Beberapa saat kemudian, kami melihat Kak Evelyn, Kak Willie, juga Kak Ayu berdiri didepan sebuah ruangan.
"Apa kalian sudah mengecek ruangan ini?" Tanya Pak Bonadi.
"Sudah pak. Ruangannya juga tidak terlalu kotor. Kami sudah membersihkannya." Jawab Kak Ayu.
Pak Bonadi kemudian masuk untuk melihat ruangan itu.
"Wah ini lebih dari cukup sebagai tempat untuk beristirahat." Ucap Pak Bonadi senang.
"Yoi. Siapa dulu dong yang nemuin?
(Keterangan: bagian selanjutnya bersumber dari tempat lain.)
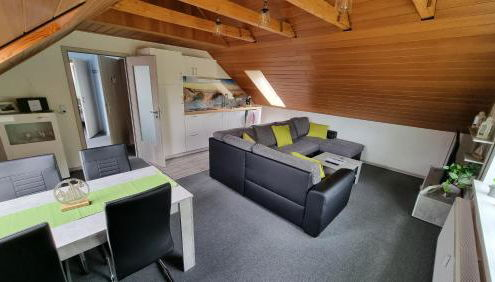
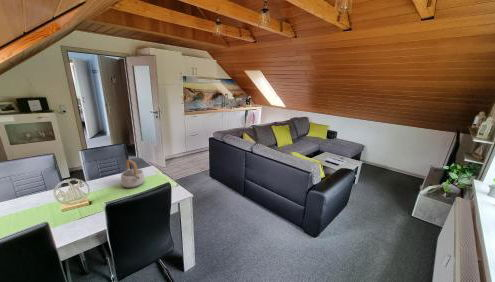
+ teapot [120,158,146,189]
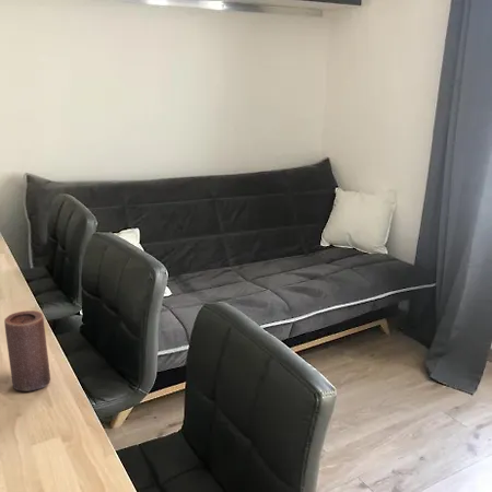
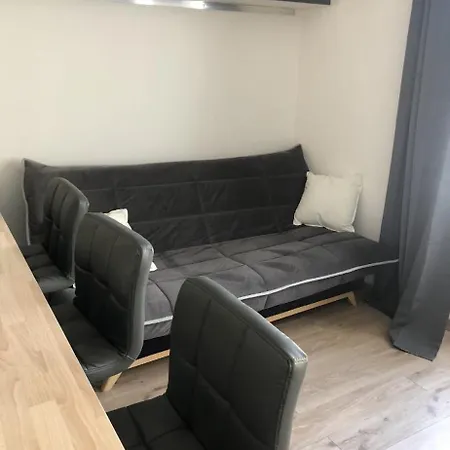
- candle [3,309,51,393]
Willie!" Ucap Kak Willie bangga.
"Hahaha kerja bagus nak." Jawab Pak Bonadi singkat.
Ruangan ini terlihat seperti aula sekolah. Tanpa ada bangku sedikitpun dan beberapa kursi hajatan di dalamnya. Disatu sisi, terdapat sebuah pondasi yang agak ditinggikan disana. Persis seperti sebuah tempat atau aula pertemuan.
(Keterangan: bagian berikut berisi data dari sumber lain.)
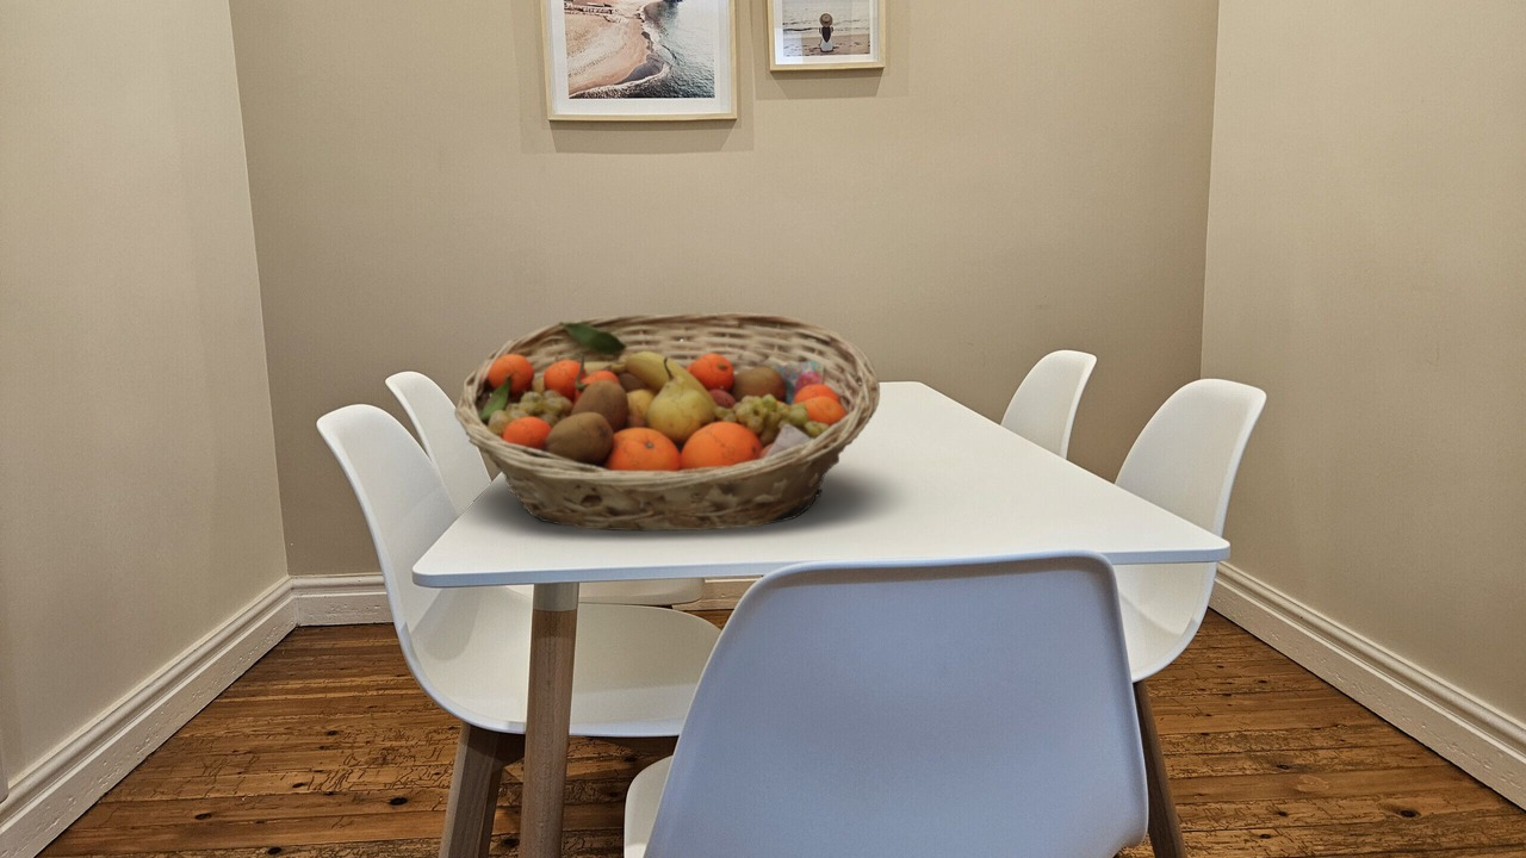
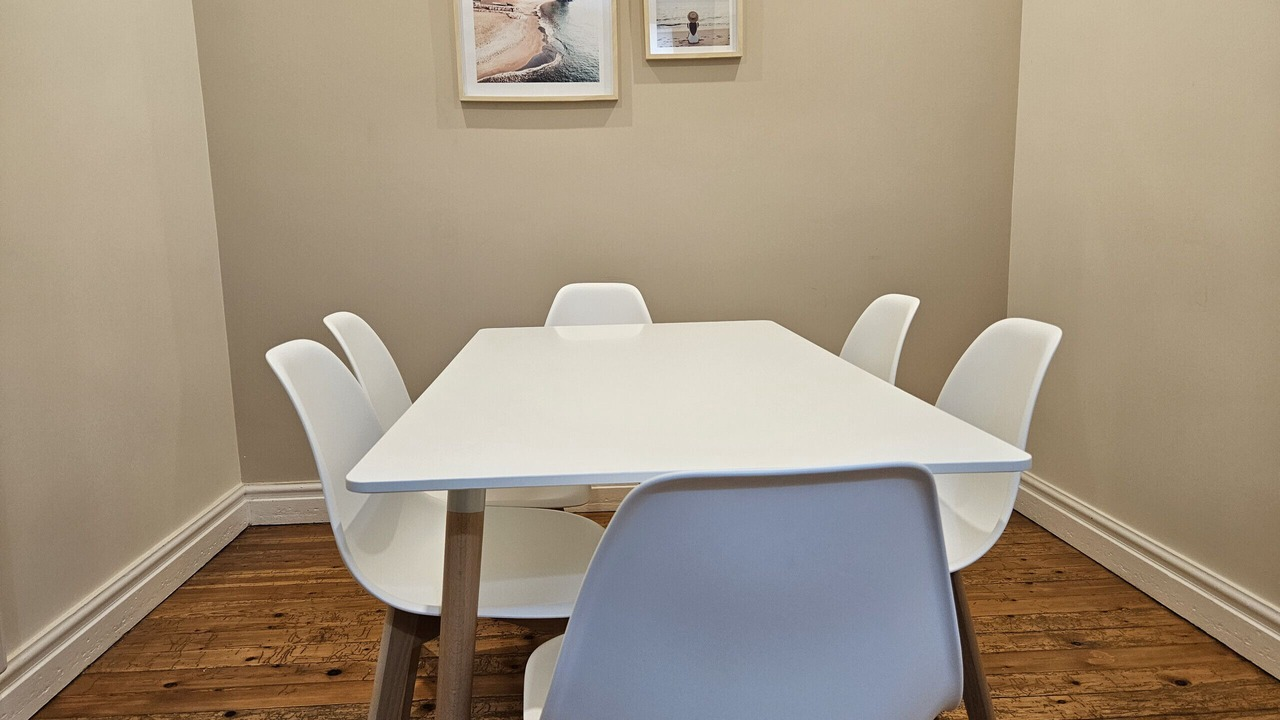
- fruit basket [453,311,881,531]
"Kami juga menemukan sebuah tikar di dalam lemari sana pak. Sepertinya juga masih bersih." Ucap Kak Ayu.
"Luar biasa. Kita sungguh bisa beristirahat dengan tenang disini." Ucap Pak Bonadi senang.
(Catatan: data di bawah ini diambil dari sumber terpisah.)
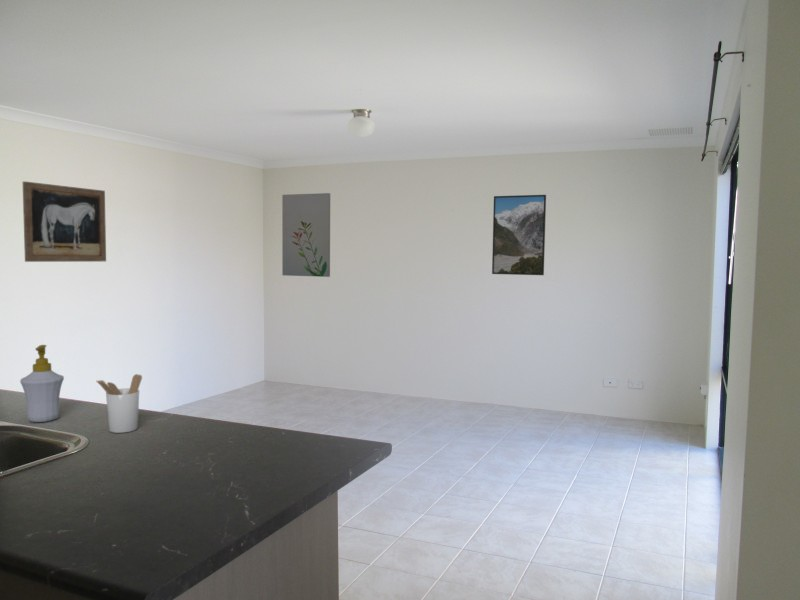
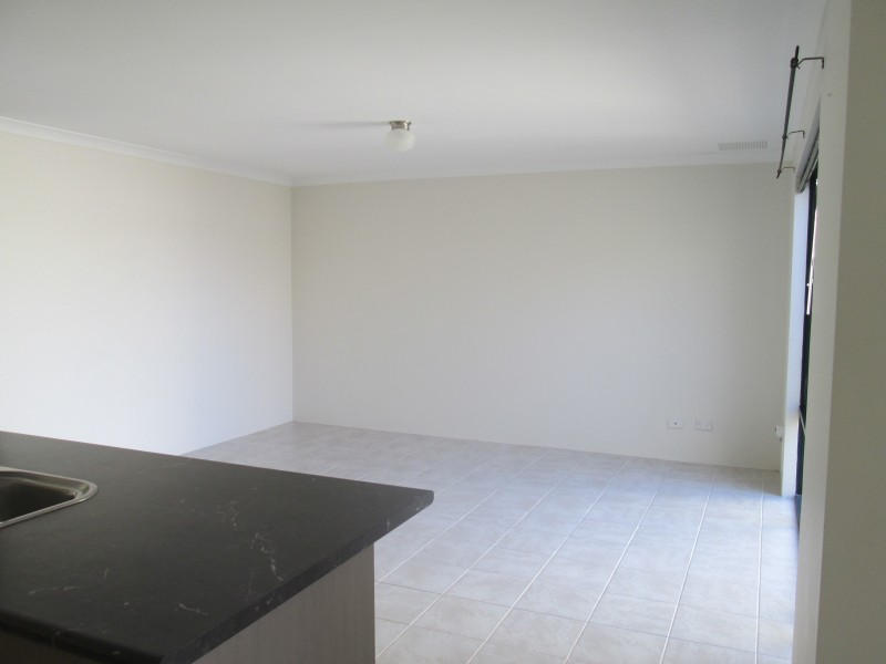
- utensil holder [95,373,143,434]
- wall art [22,180,107,263]
- soap bottle [19,344,65,423]
- wall art [281,192,331,278]
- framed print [491,194,547,276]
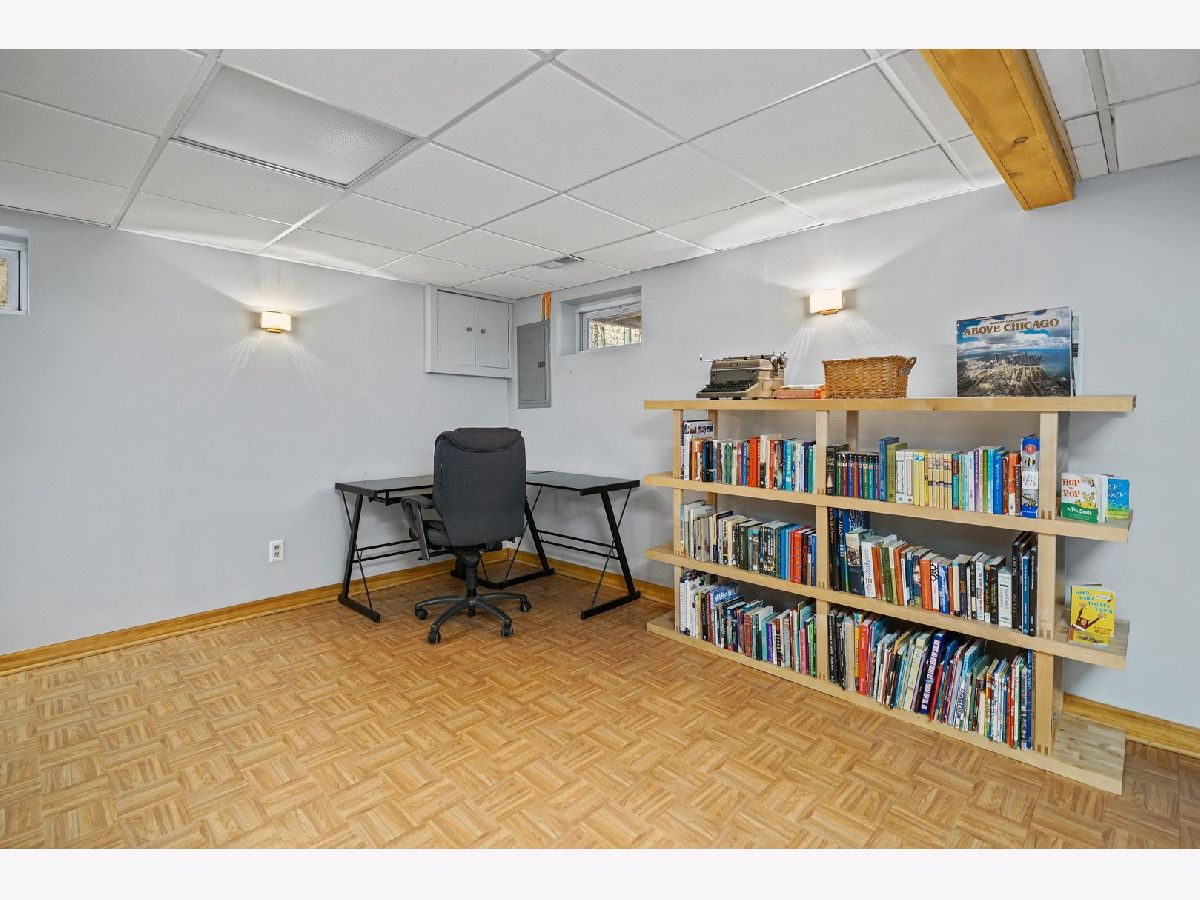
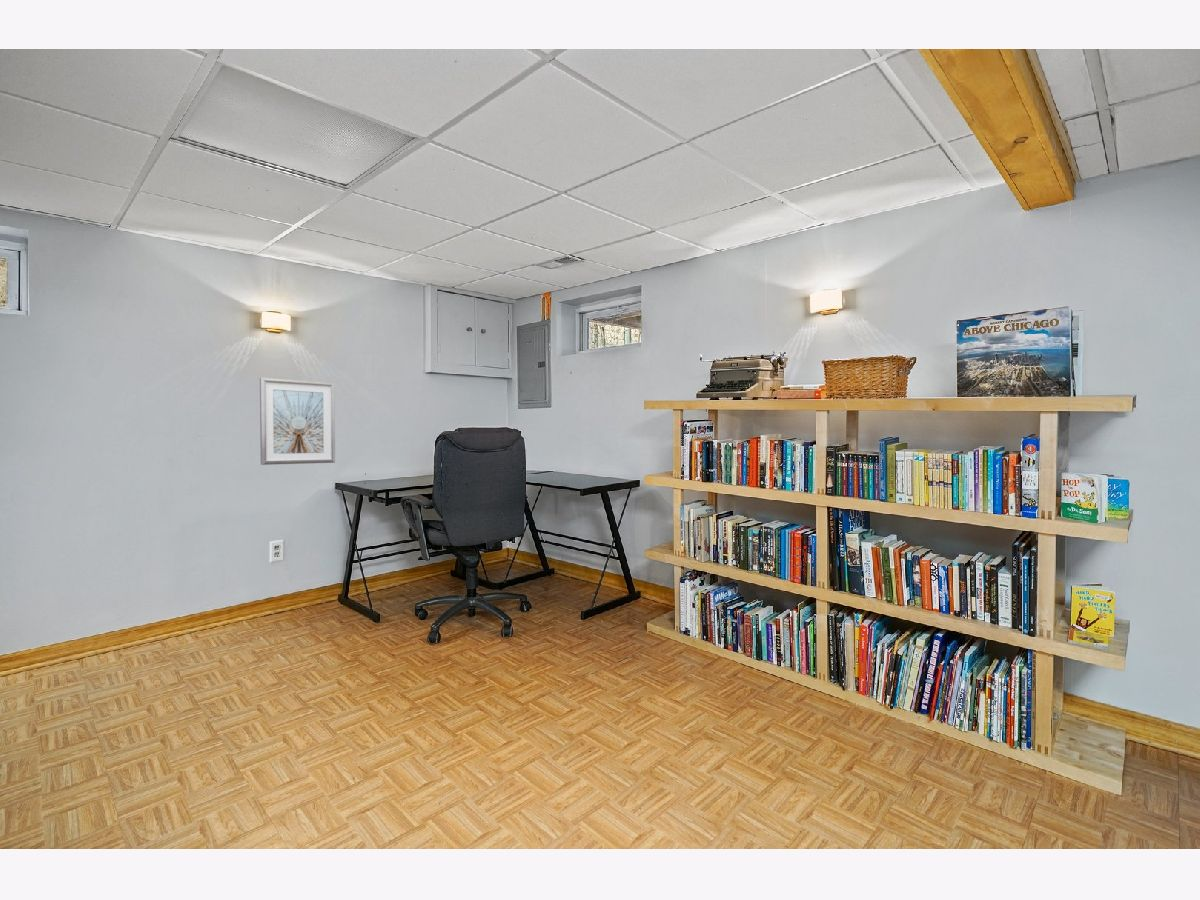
+ picture frame [259,377,336,466]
Kemudian kami pun mulai menata tempat ini hingga senyaman mungkin untuk dijadikan tempat bermalam sementara. Aku menuju ke ruangan sebelah untuk mencari beberapa bangku sebagai alas untuk tidur nanti karena tikarnya yang tidak terlalu luas. Tidak cukup untuk kami ber sebelas nanti.
Tikar sudah digelar, bangku-bangku sudah ditata sedemikian rupa untuk tidur, tinggal menunggu Pak Juari dan yang lainnya kembali.
"Mereka pergi kemana?" Tanya Pak Bonadi.
"Mereka tadi menuju belakang sekolahan pak. Katanya mau mencari makanan untuk kita nanti." Jawab Kak Ayu. Pak Bonadi hanya mengangguk.
Kami bercerita kecil untuk melepas penat sembari menunggu kepulangan Pak Juari dan yang lainnya. Beberapa saat kemudian, Pak Juari dan rombongannya pun telah kembali. Mereka membawa seekor ayam hutan yang ukurannya cukup besar.
"Wah gede banget. Terimakasih pak." Ucap Vivi kegirangan.
"Yasudah kalo begitu, kalian segera buat api untuk makan nanti. Biar kami yang membersihkannya terlebih dahulu." Ucap Pak Bonadi.
"Diujung sana terdapat sebuah sumur pak. Aku lihat airnya juga masih cukup jernih," Ucap Kak Ayu.
"Begitu ya? Semua ini lebih dari cukup." Ucap Pak Juari mengakhiri percakapan.
Kami pun segera membagi tugas. Beberapa saat kemudian, api sudah selesai dibuat di halaman bangunan ini. Pak Juari juga sudah membawa ayam yang sudah dibersihkan tadi. Kami pun segera memakannya sampai habis. Bahkan Kak Willie pun memakan sampai ke tulang-tulangnya.
"Kesambet apaan lu, Wil? Bersih banget makannya." Ledek Mas Haris.
"Sialan lu. Gue laper banget nih." Sahut Kak Willie.
Setelah itu, kami membersihkan diri dan perabotan untuk makan malam tadi. Kemudian kami pun segera tidur.